(This first paragraph is mainly going to be for the females out there, but it may apply to some progressive and/or cross-dressing males as well.)
Remember your home economics classes where you were taught how to make a pie crust or sew a skirt? Well, maybe that was my class back in the day. I'm hoping that lessons are a little more practical these days. "Home economics" should include learning how to economically run your home, not only how to cook and sew. Both of these are useful things to know, mind you, and I believe everyone should know them, but I do believe understanding how to deal with daily living less expensively should be part of the lessons.
My days often include teaching myself lessons in home economics. For example, I can buy a bottle of pre-made cold tea to serve students in lessons (or myself when I want ice tea) for about 250-300 yen or I can make my own iced tea for 30-70 yen (depending on the type of tea). Making the cold tea myself requires adding water to a pan, boiling it, putting teabags in a jug, adding the water, allowing it to steep and cool, and removing the bags. In terms of my time and attention to the task, we're talking no more than 5 minutes of effort, though it is peppered across across a span of time in tiny fragments. In other words, if I buy that jug of tea, I'm essentially telling myself that it is worth paying a little more than 2400 yen an hour for someone else to make my tea for me (5 minutes is 1/12 of an hour so 12 x the difference between my tea and the cost of the bottle which would be about 200 yen).
Now, if you're one of those sorts who writes blog bits for $10 a post and can whip out one every ten minutes and calculate your time as being worth $60 an hour, then my advice isn't for you. Though, honestly, this whole "my time is worth $X per hour" when considering the value of pursuing a particular endeavor is a pretty big load anyway. It presumes that all effort is equal and that all time is potentially similarly productive or that there is sufficient demand for you work to keep you busy such that you can't spare 5 minutes to make your own tea without sacrificing a moment of precious earnings potential. Also, seriously, I'd rather work less and spend less than work more and earn more. The mental and physical toll of pushing myself to work for more cash is far less than making a pot of tea, but that's really just me.

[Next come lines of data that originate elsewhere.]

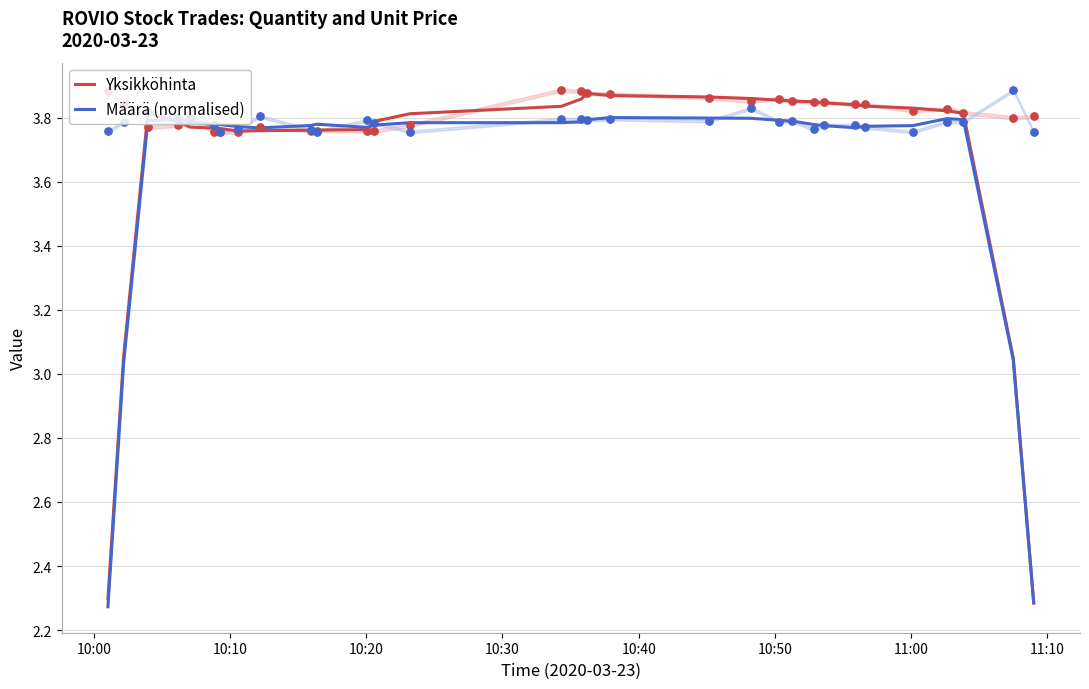

Is the value of Määrä (normalised) at 30 greater than the value of Yksikköhinta at 30?

Yes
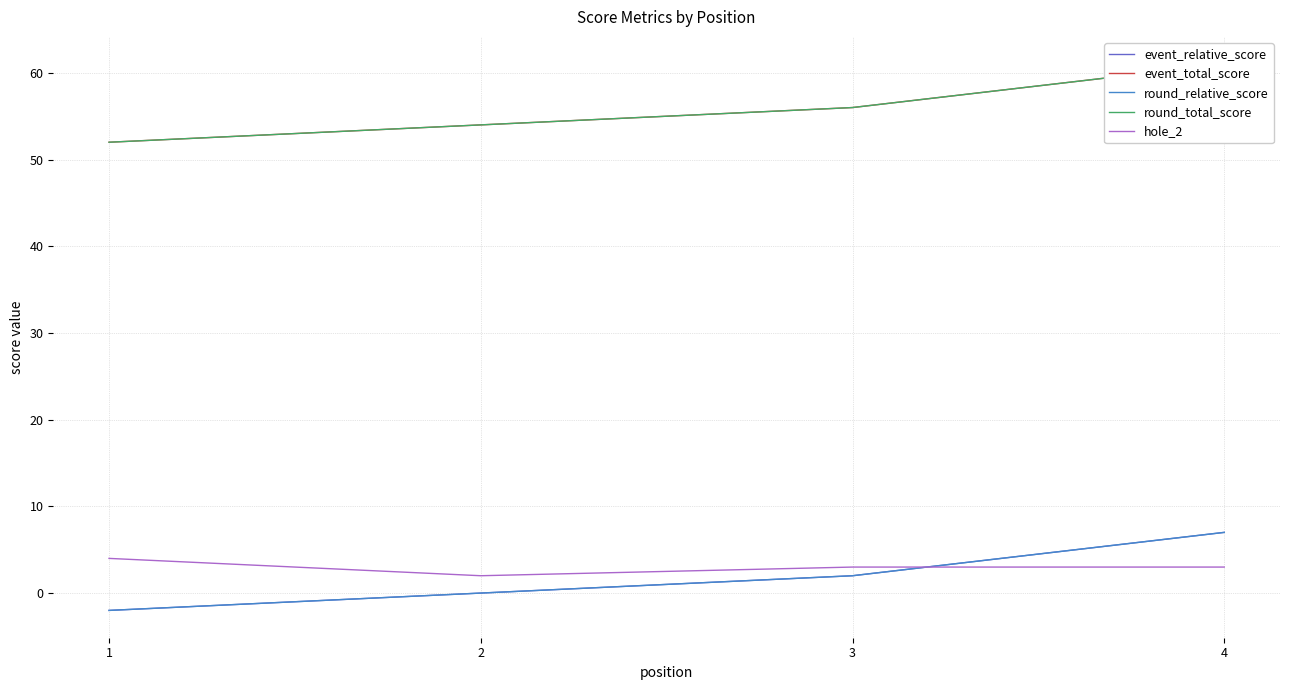

Count the hole_2 values in the range 3 to 4.

3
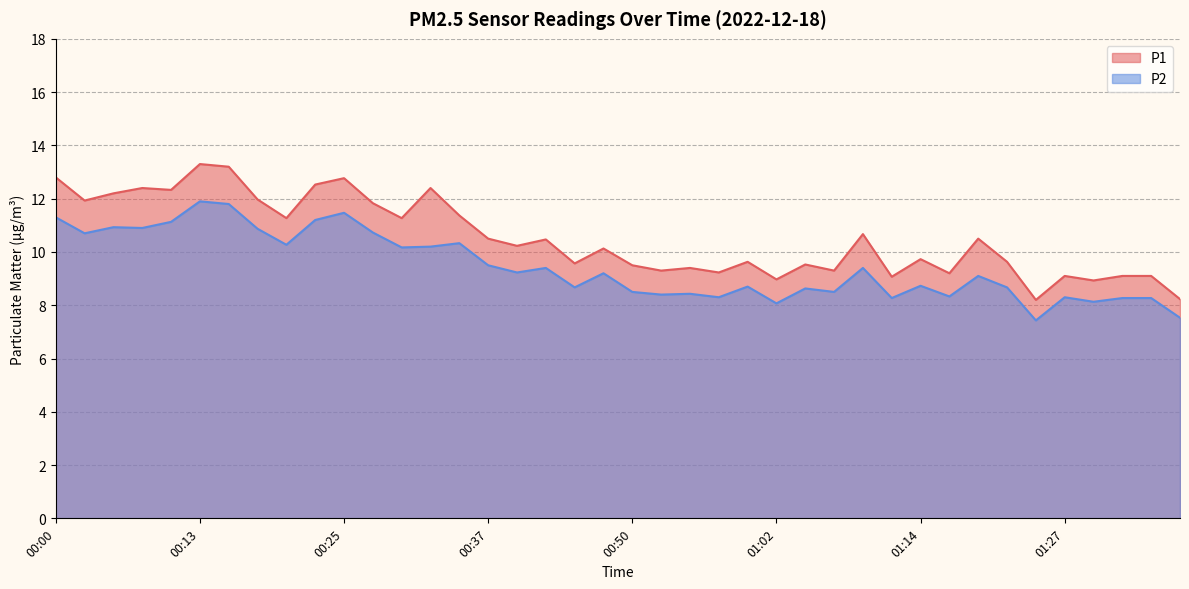

What are all the series names shown in the legend?

P1, P2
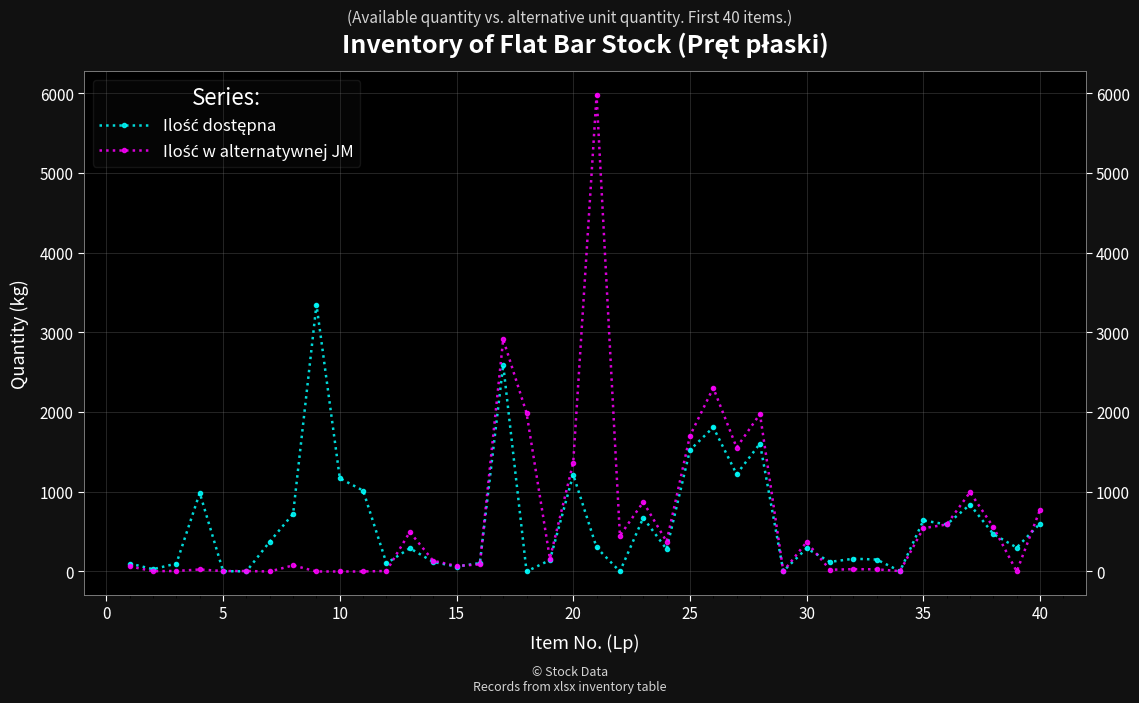

Which series has the largest total across all categories?

Ilość w alternatywnej JM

If you start to do home economics in accord with your lifestyle, you can see where you're making choices to pay someone else to do the work for you and make an informed choice about whether the effort is worth it to you or not. I'm not advocating that people stop buying the things they want or enjoying their lives, but rather that they apply serious thought to their consumption and the real costs of it.
A lot of people find the sort of "nickel and dime" thinking I'm talking about petty and feel that it won't save you an appreciable amount of money. Whether this is true or not really depends on how much you feel you have to save to make it worth your while. When I was living in the U.S., there was a woman who worked at the same halfway house as I who my 22 year-old self used to scoff at because she'd do things like cut up old calendars to use for notepaper. I felt that she was saving the place a few cents and it was meaningless. Similarly, I used to get annoyed with my parents for insisting I turn off the lights all the time when I left the room. I thought they were being cheap and petty. Now, I'm cutting up my old calendars and turning off all the lights.
Since environmental concerns and energy consumption have been something I'm paying attention to more and more, I've found out that these small actions result in meaningful savings. Over the last year, I've discovered that taking showers by intermittently turning the water on and off has reduced my gas bill by about $15-20 a month in the warmer months. Having an air conditioner with low power settings and having two air conditioners (one in the bedroom and living room) and cooling only one room at a time has reduced summer air conditioning expenses by about $50-70 in the hottest and muggiest months.
Over the course of a year, I've discovered that just turning off the lights and television when I'm not using them and showering more efficiently has saved us more than $300 a year in living expenses and we sacrifice nothing in terms of quality of life. All it "costs" is developing new behavioral patterns. That's essentially the cost of a new iPod Touch or iPhone. And it is a real savings. I know what I used to pay and what I pay now. I've saved the bills and done the comparisons. It's not theoretical.
I never crunched the numbers specifically on what other habits we've employed to reduce expenses have allowed us to do because it can get pretty complicated. However, I do scrutinize the cost of home-cooked meals compared to eating out on a regular basis and consider the cost per portion based on the type of ingredients. I mainly do this to dissuade myself from going for convenience over effort as often as possible. For instance, I know making my own chicken pulao costs less than 150 yen per serving whereas going to an Indian restaurant will set me back at least 1000 yen (very likely more) per person. The serving sizes will be bigger, but they will also offer more food than I require and result in waste or overeating. Making chicken pulao also frees me up for the next two evenings as we'll eat leftovers for two additional days.
I know cooking is out of the question for some people as is carefully shopping for cheap food or buying in bulk (which also saves money). I'm not saying what people should or should not do, but rather saying that, if you want to save, you have to start considering the price of convenience. It's very likely more expensive than you realize.